▸ Exercise goal: Could you write out every record below exactly, leaving the pictures out?

START Task input

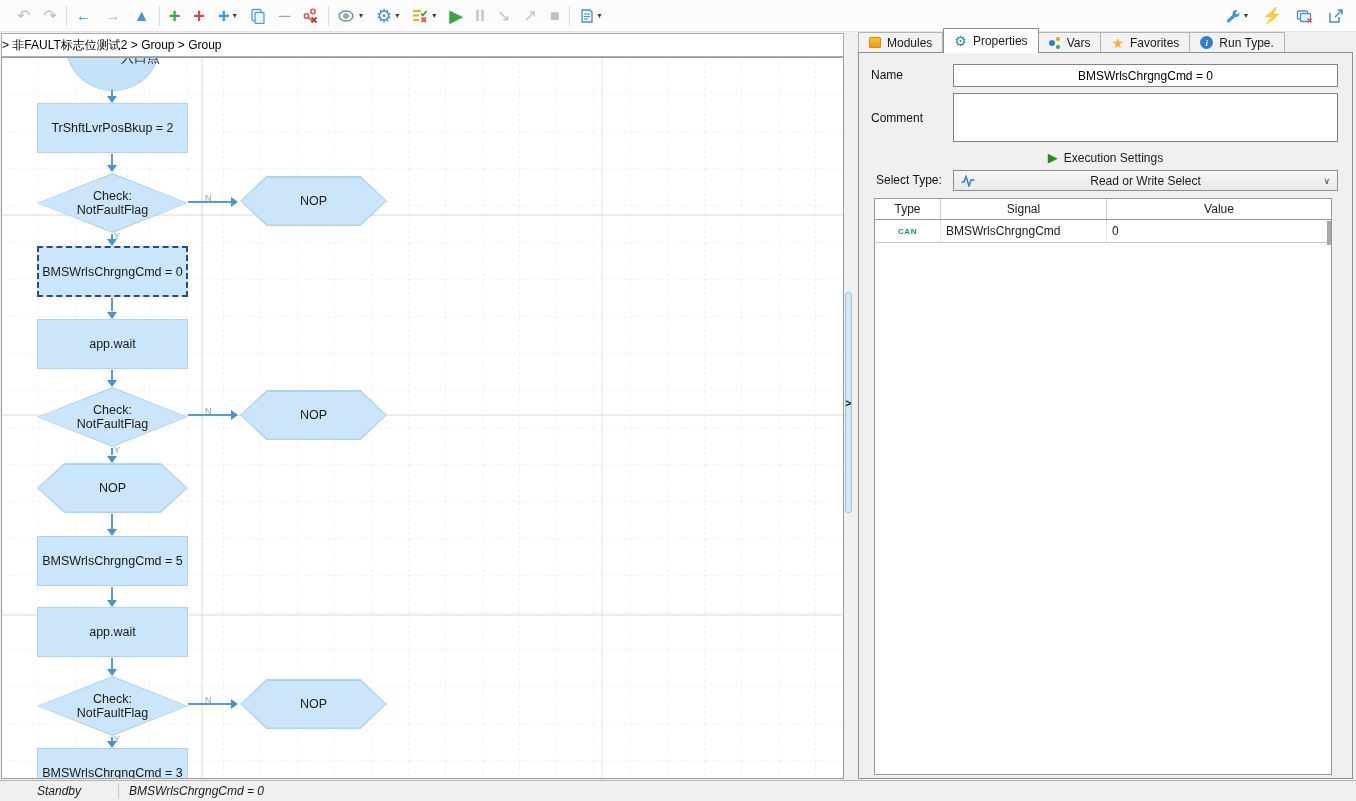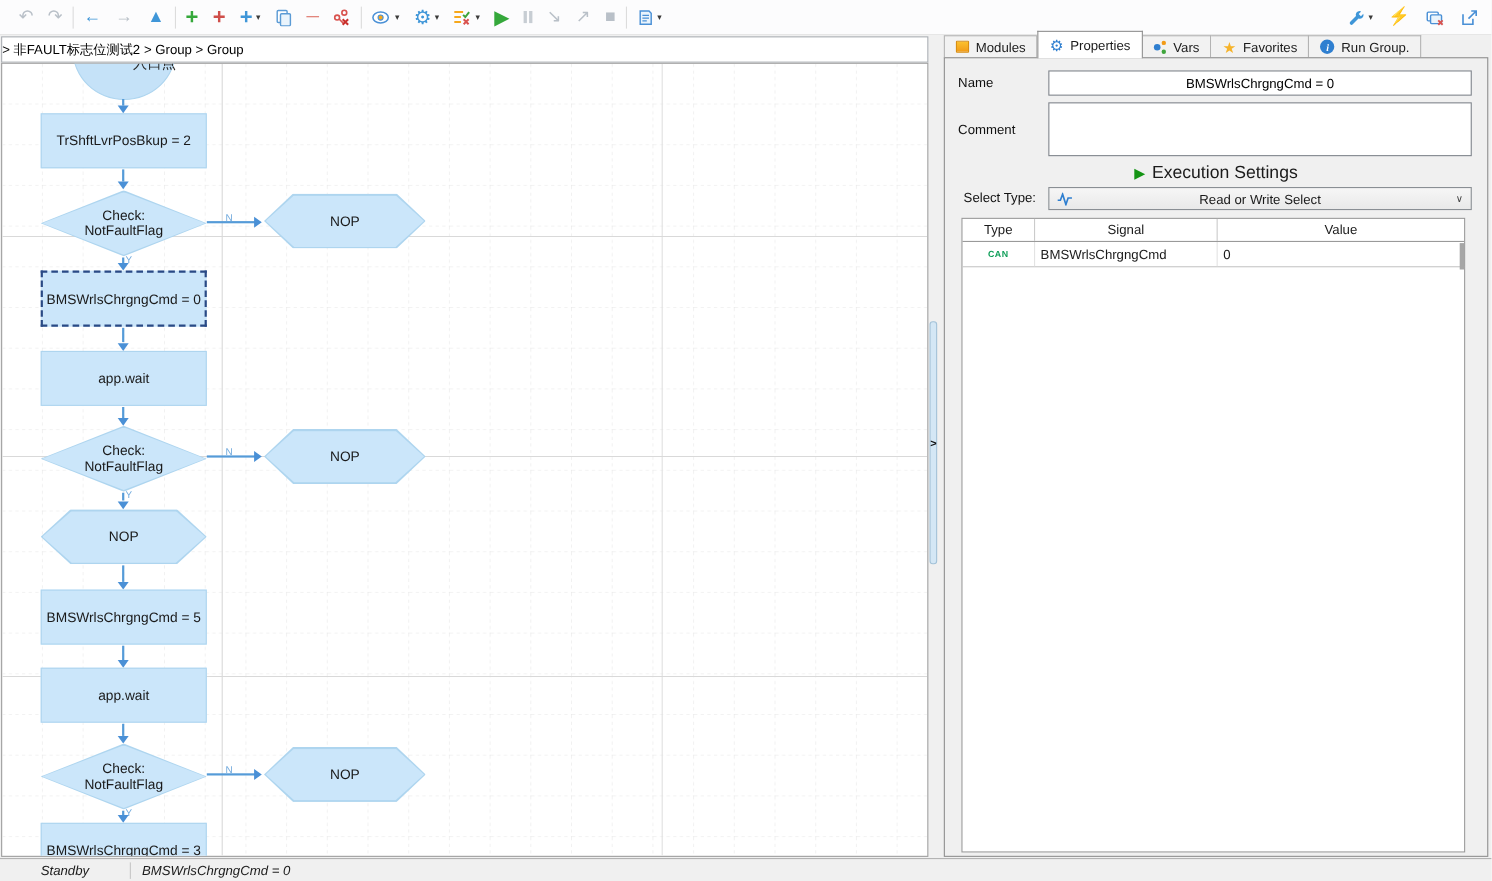--- a/index.html
+++ b/index.html
@@ -397,7 +397,7 @@
   </div>
   <div class="tab">
     <span class="ic-info">i</span>
-    <span>Run Group.</span>
+    <span>Run Type.</span>
   </div>
 </div>
 

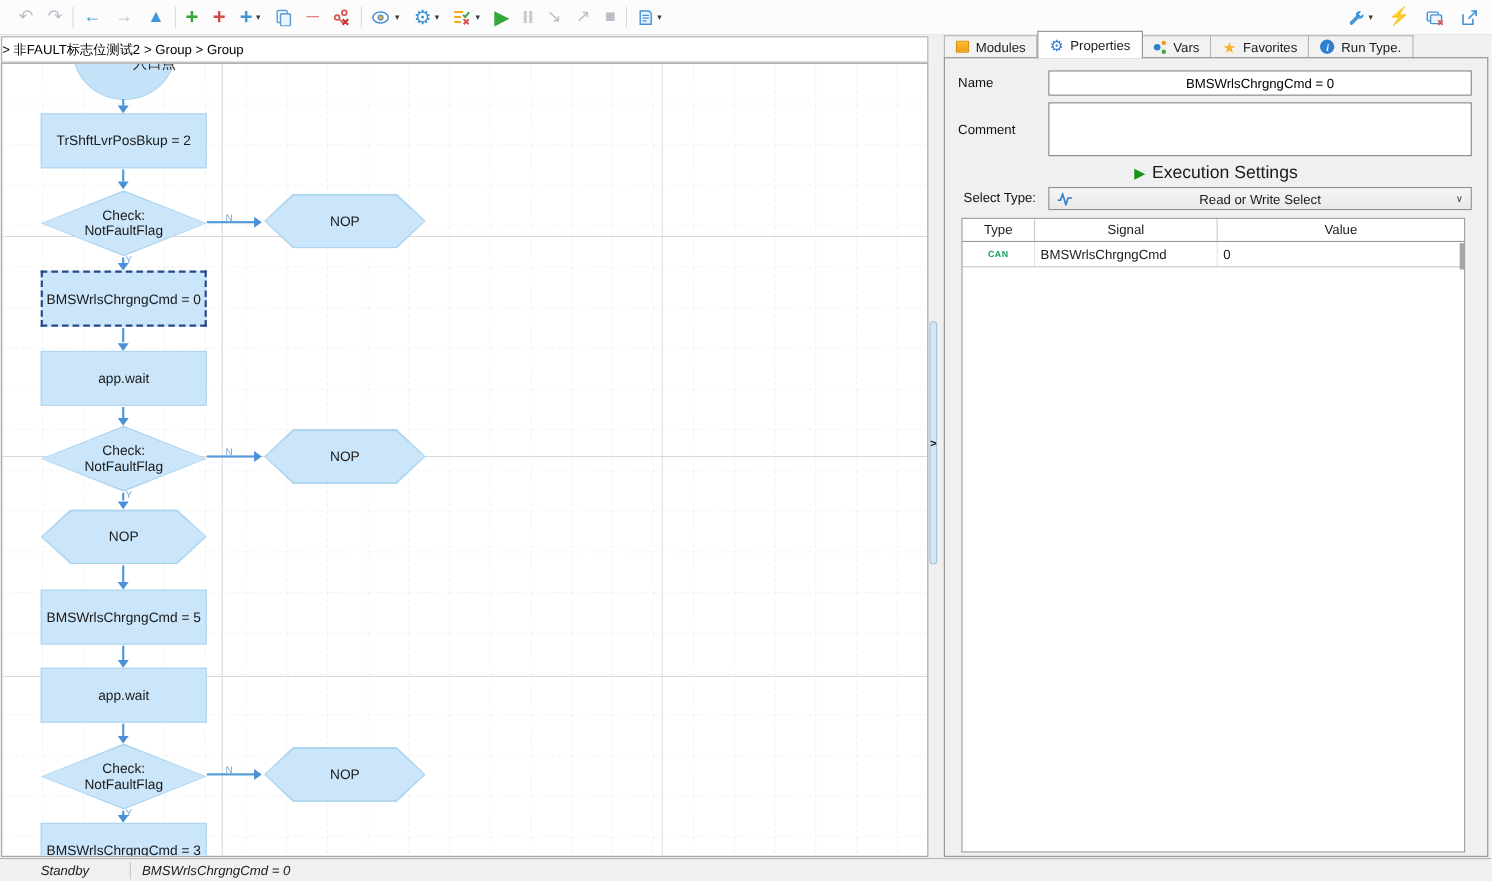--- a/index.html
+++ b/index.html
@@ -100,7 +100,7 @@
   #exec-settings { position:absolute; left:0; top:96px; width:100%; height:17px;
     display:flex; align-items:center; justify-content:center; gap:6px; cursor:pointer; }
   #exec-settings .play { color:#149414; font-size:13px; line-height:1; }
-  #exec-settings .txt { font-size:16px; }
+  #exec-settings .txt { font-size:12px; }
   #select-type-dd { position:absolute; left:94px; top:117px; width:385px; height:21px;
     background:linear-gradient(#f6f6f6,#e9e9e9); border:1px solid #8a8f94;
     display:flex; align-items:center; cursor:pointer; }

END Task input

▸ Task solution:
--- a/index.html
+++ b/index.html
@@ -397,7 +397,7 @@
   </div>
   <div class="tab">
     <span class="ic-info">i</span>
-    <span>Run Group.</span>
+    <span>Run Type.</span>
   </div>
 </div>
 

--- a/index.html
+++ b/index.html
@@ -100,7 +100,7 @@
   #exec-settings { position:absolute; left:0; top:96px; width:100%; height:17px;
     display:flex; align-items:center; justify-content:center; gap:6px; cursor:pointer; }
   #exec-settings .play { color:#149414; font-size:13px; line-height:1; }
-  #exec-settings .txt { font-size:16px; }
+  #exec-settings .txt { font-size:12px; }
   #select-type-dd { position:absolute; left:94px; top:117px; width:385px; height:21px;
     background:linear-gradient(#f6f6f6,#e9e9e9); border:1px solid #8a8f94;
     display:flex; align-items:center; cursor:pointer; }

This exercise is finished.